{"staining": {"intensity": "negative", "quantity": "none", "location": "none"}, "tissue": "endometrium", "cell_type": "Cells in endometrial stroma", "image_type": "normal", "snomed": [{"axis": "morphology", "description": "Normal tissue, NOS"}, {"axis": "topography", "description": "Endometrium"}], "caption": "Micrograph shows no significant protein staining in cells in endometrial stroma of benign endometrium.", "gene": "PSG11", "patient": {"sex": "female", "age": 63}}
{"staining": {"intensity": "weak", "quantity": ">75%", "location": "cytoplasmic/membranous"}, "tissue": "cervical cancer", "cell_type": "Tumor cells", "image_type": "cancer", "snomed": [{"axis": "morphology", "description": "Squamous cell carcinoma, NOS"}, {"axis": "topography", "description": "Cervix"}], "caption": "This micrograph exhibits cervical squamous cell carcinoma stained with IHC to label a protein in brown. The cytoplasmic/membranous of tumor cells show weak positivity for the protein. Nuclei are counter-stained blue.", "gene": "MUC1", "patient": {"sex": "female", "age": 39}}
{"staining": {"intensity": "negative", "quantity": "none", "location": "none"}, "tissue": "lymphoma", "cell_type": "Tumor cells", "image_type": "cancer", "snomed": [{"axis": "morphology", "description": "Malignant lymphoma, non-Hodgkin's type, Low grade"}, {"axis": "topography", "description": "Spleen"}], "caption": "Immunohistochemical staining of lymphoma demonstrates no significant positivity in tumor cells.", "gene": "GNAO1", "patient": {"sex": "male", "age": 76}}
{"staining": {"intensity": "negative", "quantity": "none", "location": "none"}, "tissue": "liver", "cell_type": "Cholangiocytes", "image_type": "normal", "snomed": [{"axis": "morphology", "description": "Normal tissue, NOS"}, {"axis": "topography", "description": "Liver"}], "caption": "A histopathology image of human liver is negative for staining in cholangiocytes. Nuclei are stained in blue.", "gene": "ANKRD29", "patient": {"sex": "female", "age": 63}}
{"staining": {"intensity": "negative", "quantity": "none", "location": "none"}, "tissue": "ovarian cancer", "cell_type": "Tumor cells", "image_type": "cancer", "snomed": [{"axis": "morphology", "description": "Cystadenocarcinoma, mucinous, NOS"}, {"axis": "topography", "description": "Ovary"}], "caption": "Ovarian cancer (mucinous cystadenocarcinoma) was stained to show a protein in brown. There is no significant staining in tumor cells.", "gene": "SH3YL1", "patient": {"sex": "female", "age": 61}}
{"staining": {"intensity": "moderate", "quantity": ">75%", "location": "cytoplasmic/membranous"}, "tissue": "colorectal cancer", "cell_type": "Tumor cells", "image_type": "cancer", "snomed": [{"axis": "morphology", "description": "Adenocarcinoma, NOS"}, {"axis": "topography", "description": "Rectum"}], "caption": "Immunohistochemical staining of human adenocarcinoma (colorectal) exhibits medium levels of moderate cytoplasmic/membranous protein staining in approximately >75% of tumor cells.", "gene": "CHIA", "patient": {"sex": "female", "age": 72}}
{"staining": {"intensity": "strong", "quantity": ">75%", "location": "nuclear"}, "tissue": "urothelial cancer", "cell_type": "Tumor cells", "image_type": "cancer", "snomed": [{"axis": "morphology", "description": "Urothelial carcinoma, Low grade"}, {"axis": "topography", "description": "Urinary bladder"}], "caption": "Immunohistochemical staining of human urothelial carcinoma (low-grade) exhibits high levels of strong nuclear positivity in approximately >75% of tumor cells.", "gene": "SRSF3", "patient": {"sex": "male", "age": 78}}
§
THE PROBLEM: Starting from the line that contains "cancer (mucinous cystadenocarcinoma)", reproduce each line of the data exactly through the last one.

RESPONSE BELOW:
{"staining": {"intensity": "negative", "quantity": "none", "location": "none"}, "tissue": "ovarian cancer", "cell_type": "Tumor cells", "image_type": "cancer", "snomed": [{"axis": "morphology", "description": "Cystadenocarcinoma, mucinous, NOS"}, {"axis": "topography", "description": "Ovary"}], "caption": "Ovarian cancer (mucinous cystadenocarcinoma) was stained to show a protein in brown. There is no significant staining in tumor cells.", "gene": "SH3YL1", "patient": {"sex": "female", "age": 61}}
{"staining": {"intensity": "moderate", "quantity": ">75%", "location": "cytoplasmic/membranous"}, "tissue": "colorectal cancer", "cell_type": "Tumor cells", "image_type": "cancer", "snomed": [{"axis": "morphology", "description": "Adenocarcinoma, NOS"}, {"axis": "topography", "description": "Rectum"}], "caption": "Immunohistochemical staining of human adenocarcinoma (colorectal) exhibits medium levels of moderate cytoplasmic/membranous protein staining in approximately >75% of tumor cells.", "gene": "CHIA", "patient": {"sex": "female", "age": 72}}
{"staining": {"intensity": "strong", "quantity": ">75%", "location": "nuclear"}, "tissue": "urothelial cancer", "cell_type": "Tumor cells", "image_type": "cancer", "snomed": [{"axis": "morphology", "description": "Urothelial carcinoma, Low grade"}, {"axis": "topography", "description": "Urinary bladder"}], "caption": "Immunohistochemical staining of human urothelial carcinoma (low-grade) exhibits high levels of strong nuclear positivity in approximately >75% of tumor cells.", "gene": "SRSF3", "patient": {"sex": "male", "age": 78}}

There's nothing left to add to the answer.